To make the class work within the framework of Shoreline’s 90-credit, two-year Associate degrees, Zale is arranging for each of the three 5-credit classes to count toward the general education requirements of the degree. For example, one class would satisfy a Humanities credit requirement, another class fills a Social Sciences requirement she said.

In addition, Zale said students who complete all three quarters of The Listening Tree Project will receive a college-approved Leadership Trainer Certificate.

“The certificate is important,” Zale said. “More and more, employers are looking for something that says ‘Yes, I have these skills, I can be a leader in community building and conflict resolution and demonstrate active listening to multicultural perspectives.’”

To help fund The Listening Tree Project, Zale has just received curriculum development funds from the Carl Perkins Vocational and Technical Education Grant. 

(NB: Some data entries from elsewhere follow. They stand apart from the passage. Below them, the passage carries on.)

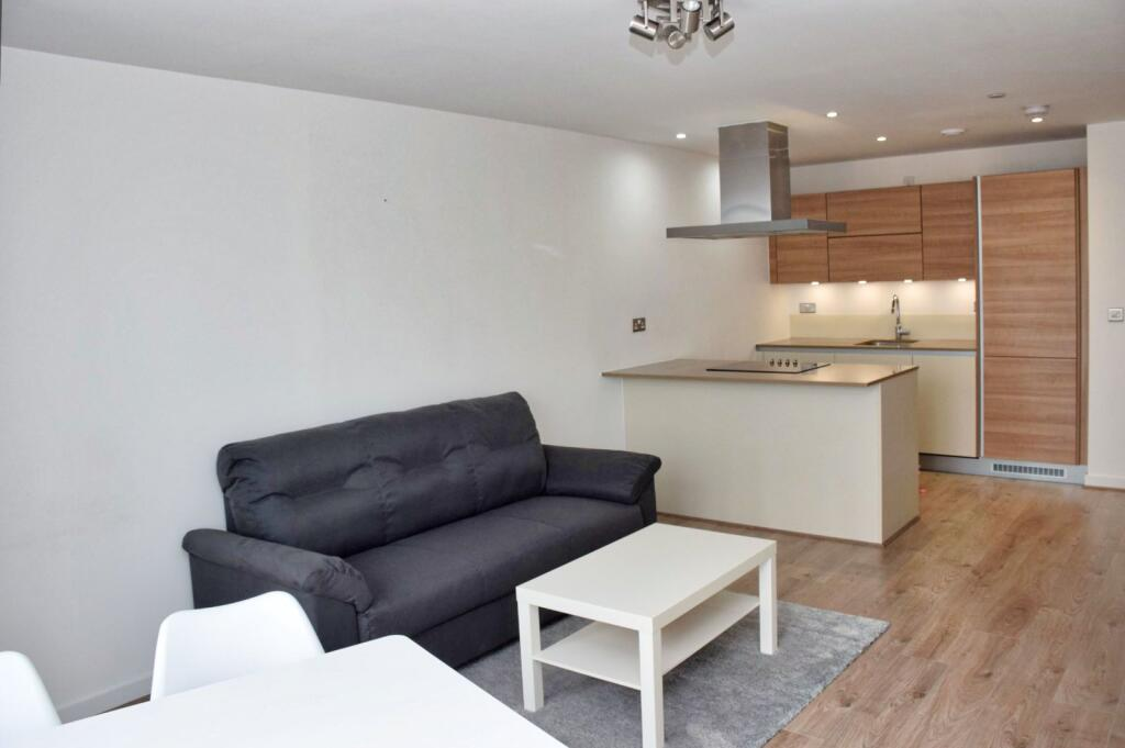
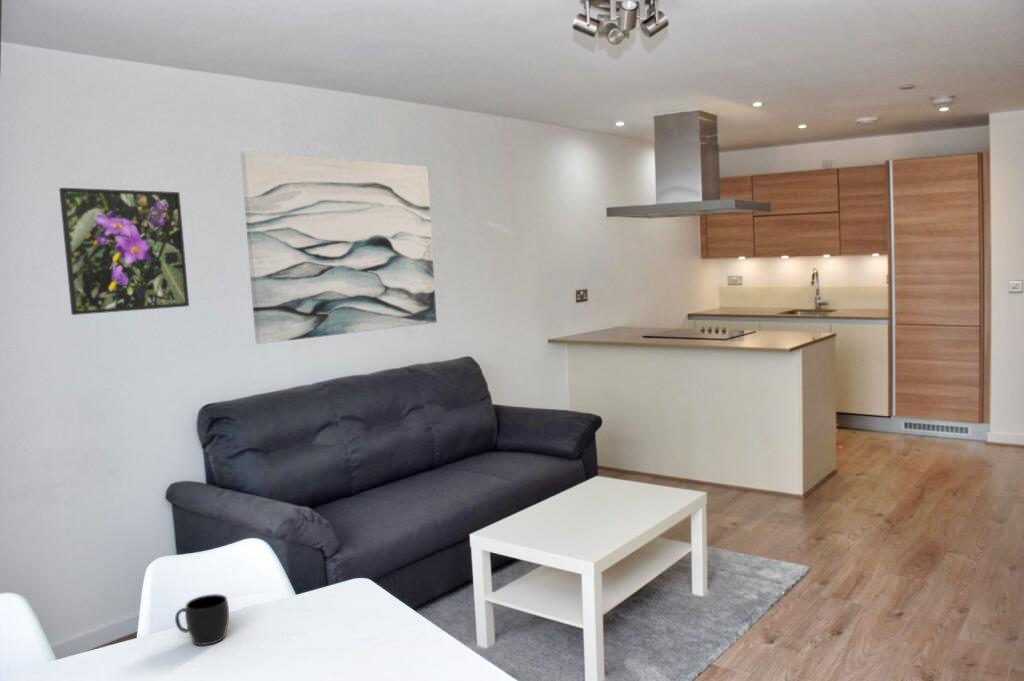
+ wall art [239,150,438,345]
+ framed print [58,187,190,316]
+ mug [174,593,230,647]
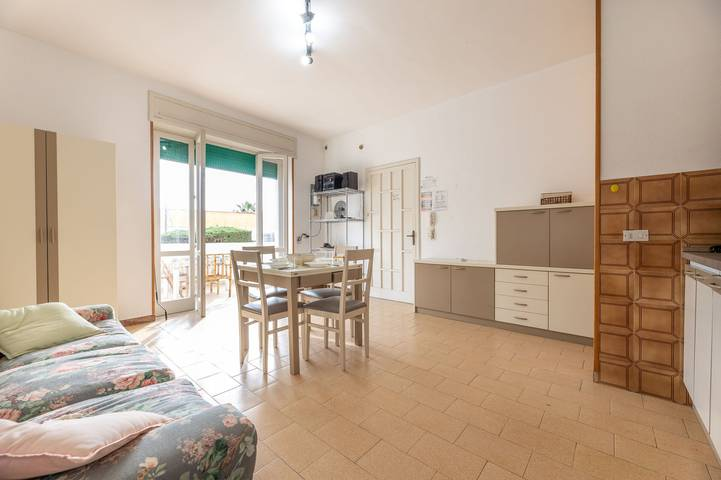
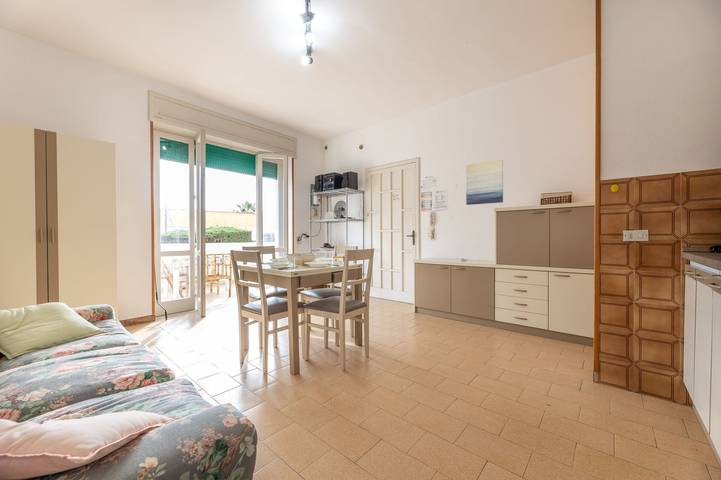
+ wall art [465,159,504,206]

Shoreline also received a grant from the U.S. Institute of Peace to carry out a workshop this May that will include Listening Tree Project.  Shoreline is one of 76 colleges, universities and public libraries across 32 states to receive the USIP award. The institute was created by Congress to professionalize the field of international conflict management and peacebuilding, implement conflict management operations abroad and generate new tools for conflict management and prevention. In 2009, Zale was a Fellow to USIP.

The May workshop is co-sponsored by the Global Affairs Center of the International Education department and the Listening Tree Club.  Participants in the workshop will include students, staff and faculty from Shoreline and other colleges and universities, as well as community members. The event will explore human rights and international conflict using techniques of interactive theater and compassionate listening.

“In the words of Gene Knudsen Hoffman,” Zale said, “‘An enemy is a person whose story we have not yet heard.’”

The funding will also help The Listening Tree Project and other efforts related to the advancement of global awareness and competence and multicultural understanding.

“A mission of the project is to encourage individuals to increase their global awareness and compare and contrast cultural differences in order to respond artistically and think critically,” Zale said. Individuals come to demonstrate awareness and knowledge of the interdependence of nations concerning issues of peace and prosperity, and power and privilege, she said.